The anomalies in the cost of war on terror are also inexplicable. The government maintains that it’s winning the war on terror. The same is reflected in the government’s estimates of total losses due to terrorist attacks. Published as an annexure to each year’s economic survey, losses due to terrorist attacks have been decreasing year after year. Yet when you look at item wise summary, losses in tax collection have increased in the last five odds years, whereas losses under all other categories have reduced over time.

How does the government explain this? Well it doesn’t. Nor does it explain how the final estimate of losses in tax collection (due to terrorist attacks) in FY16, FY15 and FY14 have been consistently more than 40 percent higher than its provisional estimate.

These full-year provisional loss estimates on tax collection are based on Jul-March tax collection data.
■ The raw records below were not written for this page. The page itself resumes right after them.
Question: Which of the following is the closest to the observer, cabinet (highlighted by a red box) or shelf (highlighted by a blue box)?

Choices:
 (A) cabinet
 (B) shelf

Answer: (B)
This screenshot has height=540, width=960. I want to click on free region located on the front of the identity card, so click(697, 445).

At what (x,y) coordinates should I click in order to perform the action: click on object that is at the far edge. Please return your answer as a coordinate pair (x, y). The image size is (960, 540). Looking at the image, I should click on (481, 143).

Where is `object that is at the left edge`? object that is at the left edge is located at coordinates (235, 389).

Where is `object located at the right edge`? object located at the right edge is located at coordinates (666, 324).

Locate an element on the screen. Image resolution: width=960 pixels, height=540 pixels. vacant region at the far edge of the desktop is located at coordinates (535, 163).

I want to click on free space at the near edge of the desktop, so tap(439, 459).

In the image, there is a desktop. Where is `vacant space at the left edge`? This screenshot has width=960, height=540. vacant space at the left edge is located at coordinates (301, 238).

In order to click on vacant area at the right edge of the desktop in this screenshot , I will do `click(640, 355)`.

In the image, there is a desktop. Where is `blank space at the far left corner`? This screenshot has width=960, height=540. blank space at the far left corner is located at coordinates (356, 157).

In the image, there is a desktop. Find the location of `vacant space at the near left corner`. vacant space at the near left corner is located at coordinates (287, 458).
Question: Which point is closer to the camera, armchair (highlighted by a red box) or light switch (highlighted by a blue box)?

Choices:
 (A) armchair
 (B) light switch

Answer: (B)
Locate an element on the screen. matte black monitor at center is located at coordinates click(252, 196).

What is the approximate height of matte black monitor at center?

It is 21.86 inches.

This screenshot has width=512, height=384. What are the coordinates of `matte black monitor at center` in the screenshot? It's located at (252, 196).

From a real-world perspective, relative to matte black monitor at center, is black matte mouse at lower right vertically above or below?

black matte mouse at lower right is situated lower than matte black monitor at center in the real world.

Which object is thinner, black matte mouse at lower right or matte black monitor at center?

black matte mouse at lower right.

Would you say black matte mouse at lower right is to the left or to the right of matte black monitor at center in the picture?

But the 40-percent-plus differential between provisional loss estimates and final revised numbers is surprising, when in fact both the difference between ‘budgeted and actual tax collection’, as well as ‘provisional full-year collection estimates and actual revised numbers’ usually hovers around 10 percent.

There is also no explanation on how terrorist attacks cause so much loss to tax collection but cause almost no loss to exports. Likewise, it’s difficult to understand how losses to privatization stood at $0.24 billion in FY17, when in fact this very government estimated it to be nearly zero since FY14. Isn’t the government’s privatization plan already on a back burner due to its own political and economic management failures? In the absence of detailed explanation, these anomalies lead one to believe that the cost of war estimate is only an exercise in imagination.